Ever wonder what happened to Swedish filmmaker Lukas Moodysson’s (“Show Me Love,” “Lilya 4-Ever”) English-language debut, “Mammoth,” which boasted a strong cast of Michelle Williams and Gael Garcia Bernal?
We sure did. It made it’s debut at the Berlin Film Festival earlier this year in the winter, but was seemingly met with mediocre reviews and indifference.
Essentially the film sounded like it was taking global politics and turning them personal with heart-wrenching living room dilemmas.
A tale of families divided, the story begins in New York, where Leo (Gael Garcia Bernal) prepares to leave wife Ellen (Michelle Williams) and their 8-year old daughter for an extended business trip to Thailand. Busy with work, Ellen becomes increasingly dependent on Gloria, the family’s nanny, who is pining for her two little boys at home in the Philippines. With great attention to the complexities of human relationships and emotion, the stories and tremendous performances of MAMMOTH culminate in a stunning cinematic experience.

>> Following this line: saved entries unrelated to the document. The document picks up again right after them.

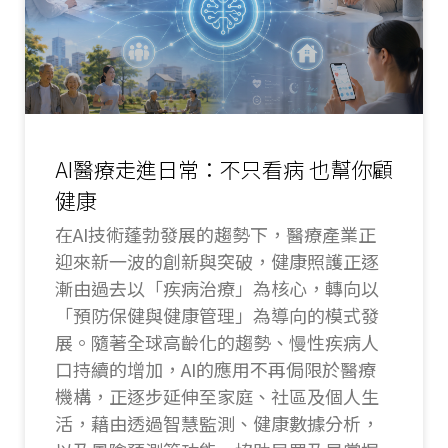
AI醫療走進日常：不只看病 也幫你顧
健康
在AI技術蓬勃發展的趨勢下，醫療產業正
迎來新一波的創新與突破，健康照護正逐
漸由過去以「疾病治療」為核心，轉向以
「預防保健與健康管理」為導向的模式發
展。隨著全球高齡化的趨勢、慢性疾病人
口持續的增加，AI的應用不再侷限於醫療
機構，正逐步延伸至家庭、社區及個人生
活，藉由透過智慧監測、健康數據分析，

Now the film is getting its belated U.S. release on November 20 via IFC as announced as part of their fall schedule (via IndieWire). The film is actually playing the Hamptons International Film Festival this weekend where we hope to check it out early if we can make it up there in time.
Other films of note playing in the fall at the IFC center in New York (and presumably and hopefully on IFC On Demand for the rest of the country) are François Ozon’s (“Swimming Pool,” “8 Women”) latest, “Ricky” which will screen in the latter half of December and Corneliu Porumboiu’s “Police, Adjective” which will hit theaters on December 23 for a small, two-week run (sad to think that an award winner at Cannes basically amounts to two weeks screening time in the U.S. and that’s it).
Here’s the “Mammoth,” trailer for those that are curious. We know despite the lukewarm reviews, we’re still very interested.
As much as I love IFC for picking up these films, they kinda drop the ball on a lot of releases. I've lamented here and elsewhere their treatment of Christophe Honore's films.
Seems like they figured out they bungled the last one because the newly anglicized title "The Beautiful Person" (La Belle Personne) is getting re-released after a pitiful opening in New York in March. They didn't even have a poster, or a subtitled trailer, and with an indifferent NYTimes review, it predictably the film came and went. (In March they kept La Belle Personne as a title.)
For the October 28th re-release they're using the French poster, with the French title, and there's still no English trailer.
If you're going to spend the money to buy a film, why not cut a trailer, put up a poster and let people who aren't looking for the film find it? If IFC had been doing their job right Louis Garrell would be an art-house star, and be more than enough to sell this thing or his father's "Frontier Of Dawn," aslo dumped last Spring.
I doubt they'll be able to sell Mammoth either.
You really think another studio would release Mammoth or any of the films IFC picks up wider?
The fact of the matter is they push them as wide as can be that will make money.
There's not huge markets for these films unfortunately. Dumbasses across the country have proven this with their votes, i.e., their ticket purchases each box-office weekend.
Mammoth was garbage. I dont understand why any studio would want to release it.